Task statement: Below is a block of records. Copy every line in it that contains the word "России".

START Source information

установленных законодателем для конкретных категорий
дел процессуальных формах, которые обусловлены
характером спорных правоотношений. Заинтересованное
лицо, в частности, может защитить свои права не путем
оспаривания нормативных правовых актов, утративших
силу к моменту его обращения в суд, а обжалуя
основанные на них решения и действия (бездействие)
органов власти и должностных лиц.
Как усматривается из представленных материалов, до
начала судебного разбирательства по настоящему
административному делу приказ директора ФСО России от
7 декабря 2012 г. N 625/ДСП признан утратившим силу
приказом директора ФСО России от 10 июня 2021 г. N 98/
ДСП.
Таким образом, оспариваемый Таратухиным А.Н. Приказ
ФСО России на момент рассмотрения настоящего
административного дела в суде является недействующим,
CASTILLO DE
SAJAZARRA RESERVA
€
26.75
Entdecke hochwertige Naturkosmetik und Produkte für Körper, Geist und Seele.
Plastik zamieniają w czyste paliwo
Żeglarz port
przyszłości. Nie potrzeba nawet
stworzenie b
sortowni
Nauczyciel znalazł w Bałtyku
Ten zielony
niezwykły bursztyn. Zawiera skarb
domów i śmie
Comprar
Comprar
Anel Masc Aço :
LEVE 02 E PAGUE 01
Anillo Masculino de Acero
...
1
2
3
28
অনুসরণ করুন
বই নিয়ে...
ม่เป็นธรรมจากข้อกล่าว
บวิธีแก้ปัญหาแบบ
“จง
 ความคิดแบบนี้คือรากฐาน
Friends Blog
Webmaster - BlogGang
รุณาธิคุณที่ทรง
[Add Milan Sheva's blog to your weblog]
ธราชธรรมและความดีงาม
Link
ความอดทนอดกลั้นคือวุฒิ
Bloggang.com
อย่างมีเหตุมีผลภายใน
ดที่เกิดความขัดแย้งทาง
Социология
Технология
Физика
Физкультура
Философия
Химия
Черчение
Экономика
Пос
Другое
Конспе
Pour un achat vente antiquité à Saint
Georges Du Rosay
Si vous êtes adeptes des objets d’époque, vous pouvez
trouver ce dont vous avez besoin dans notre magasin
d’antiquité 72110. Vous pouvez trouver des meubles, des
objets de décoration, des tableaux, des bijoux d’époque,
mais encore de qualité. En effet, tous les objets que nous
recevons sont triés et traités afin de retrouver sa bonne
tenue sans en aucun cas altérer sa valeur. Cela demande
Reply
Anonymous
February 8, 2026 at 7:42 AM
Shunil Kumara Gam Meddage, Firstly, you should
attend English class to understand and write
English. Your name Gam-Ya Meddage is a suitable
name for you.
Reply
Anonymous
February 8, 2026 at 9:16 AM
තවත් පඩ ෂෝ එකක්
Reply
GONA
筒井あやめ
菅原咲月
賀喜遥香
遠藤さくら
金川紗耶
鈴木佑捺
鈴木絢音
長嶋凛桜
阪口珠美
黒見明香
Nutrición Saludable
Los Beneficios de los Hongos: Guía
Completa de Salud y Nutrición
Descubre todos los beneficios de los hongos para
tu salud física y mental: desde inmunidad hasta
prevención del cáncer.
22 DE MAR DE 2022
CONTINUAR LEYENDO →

END Source information

Solution for this problem:
административному делу приказ директора ФСО России от
приказом директора ФСО России от 10 июня 2021 г. N 98/
ФСО России на момент рассмотрения настоящего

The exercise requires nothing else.